Apesar da secura e pobreza de opções para o desenvolvimento, diversos grupos humanos ocuparam o deserto durante os últimos 12 mil anos. Hoje, moram 750 mil habitantes concentrados em cidades litorâneas, pólos de mineração, vilas de pescadores e oásis. São descendentes de espanhóis, escravos africanos e índios que saíram dos Andes. O processo de povoamento da região costeira foi favorecido pela riqueza de nutrientes das águas da corrente marítima de Humboldt, no Pacífico.
Múmias chinchorros
A área próxima ao rio Loa, no norte do deserto, foi ocupada pelos chinchorros, o primeiro grupo humano a desenvolver a mumificação artificial. Algumas das múmias mais antigas do mundo (com mais de 9 mil anos) foram encontradas lá. Não é difícil entender o porquê: a ausência de umidade faz com que artefatos e objetos fabricados há milênios permaneçam em excelente estado de conservação. Um tesouro para arqueólogos.

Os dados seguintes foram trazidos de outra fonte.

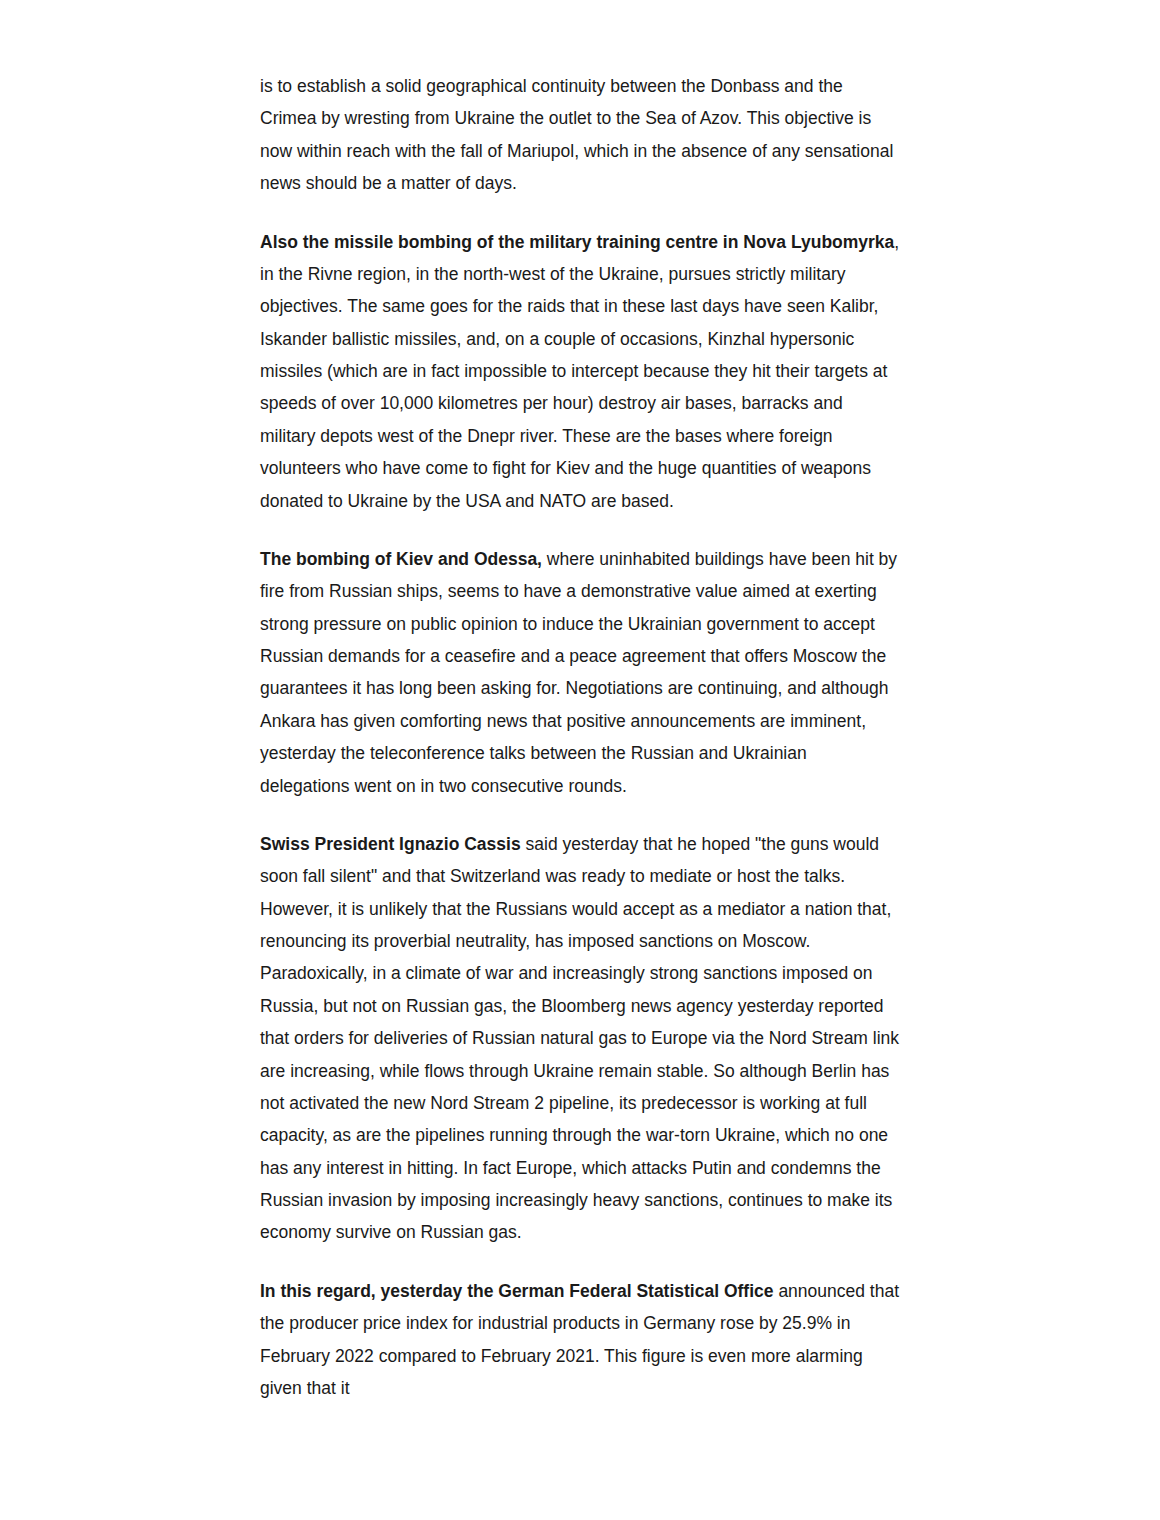is to establish a solid geographical continuity between the Donbass and the Crimea by wresting from Ukraine the outlet to the Sea of Azov. This objective is now within reach with the fall of Mariupol, which in the absence of any sensational news should be a matter of days.
Also the missile bombing of the military training centre in Nova Lyubomyrka, in the Rivne region, in the north-west of the Ukraine, pursues strictly military objectives. The same goes for the raids that in these last days have seen Kalibr, Iskander ballistic missiles, and, on a couple of occasions, Kinzhal hypersonic missiles (which are in fact impossible to intercept because they hit their targets at speeds of over 10,000 kilometres per hour) destroy air bases, barracks and military depots west of the Dnepr river. These are the bases where foreign volunteers who have come to fight for Kiev and the huge quantities of weapons donated to Ukraine by the USA and NATO are based.
The bombing of Kiev and Odessa, where uninhabited buildings have been hit by fire from Russian ships, seems to have a demonstrative value aimed at exerting strong pressure on public opinion to induce the Ukrainian government to accept Russian demands for a ceasefire and a peace agreement that offers Moscow the guarantees it has long been asking for. Negotiations are continuing, and although Ankara has given comforting news that positive announcements are imminent, yesterday the teleconference talks between the Russian and Ukrainian delegations went on in two consecutive rounds.
Swiss President Ignazio Cassis said yesterday that he hoped "the guns would soon fall silent" and that Switzerland was ready to mediate or host the talks. However, it is unlikely that the Russians would accept as a mediator a nation that, renouncing its proverbial neutrality, has imposed sanctions on Moscow. Paradoxically, in a climate of war and increasingly strong sanctions imposed on Russia, but not on Russian gas, the Bloomberg news agency yesterday reported that orders for deliveries of Russian natural gas to Europe via the Nord Stream link are increasing, while flows through Ukraine remain stable. So although Berlin has not activated the new Nord Stream 2 pipeline, its predecessor is working at full capacity, as are the pipelines running through the war-torn Ukraine, which no one has any interest in hitting. In fact Europe, which attacks Putin and condemns the Russian invasion by imposing increasingly heavy sanctions, continues to make its economy survive on Russian gas.
In this regard, yesterday the German Federal Statistical Office announced that the producer price index for industrial products in Germany rose by 25.9% in February 2022 compared to February 2021. This figure is even more alarming given that it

O aspecto assustador dessas condições é que há cidades fantasmas nas áreas centrais com casas onde não moram ninguém, mas que permanecem, por anos, com a mesma aparência de quando foram abandonadas – a impressão que se tem é de que poucas horas atrás havia pessoas ali. Para quebrar a estabilidade desse deserto, só mesmo fenômenos climáticos de larga escala, como o El Niño, que é o aquecimento das águas do Pacífico. Essa anomalia oceanográfica origina chuvas na área desértica do Chile e do Peru e afeta ecossistemas terrestres. O nome foi criado por pescadores e significa “Menino Jesus”, porque aparece geralmente no mês do Natal.

Atacama após a chuva
O “Jesus” dos chilenos e peruanos traz chuvas fortes o bastante para penetrar o solo e dá origem a um dos maiores espetáculos naturais que podem ocorrer no Atacama: como em um passe de mágica, sementes que permaneceram latentes por anos se manifestam com todo o esplendor, numa explosão de cores e tipos vegetais. É mais uma vitória da vida sobre o deserto.
  • Área total - 106 513 km²
  • Área intacta - 80%
  • Área protegida - 1%

Conservação e ameaça
A natureza única dos ecossistemas do deserto do Atacama, a presença de espécies com capacidade surpreendente de adaptar-se às extremas condições áridas e o número significante de plantas e animais endêmicos fazem desta uma região de grande importância para a conservação. No entanto, a área protegida é irrisória. Há muitas propostas para aumentar o número de áreas de lomas a serem protegidas, mas nenhuma foi aprovada. As atividades de mineração, que contaminam os rios e poços d’água, são um perigo constante, e o impacto da densidade populacional ameaça as vegetações de lomas e seu singular ecossistema. Felizmente, as pessoas tendem a fugir das regiões desérticas e concentrar-se nas áreas urbanas, o que significa que largas extensões desse santuário devem continuar intactas.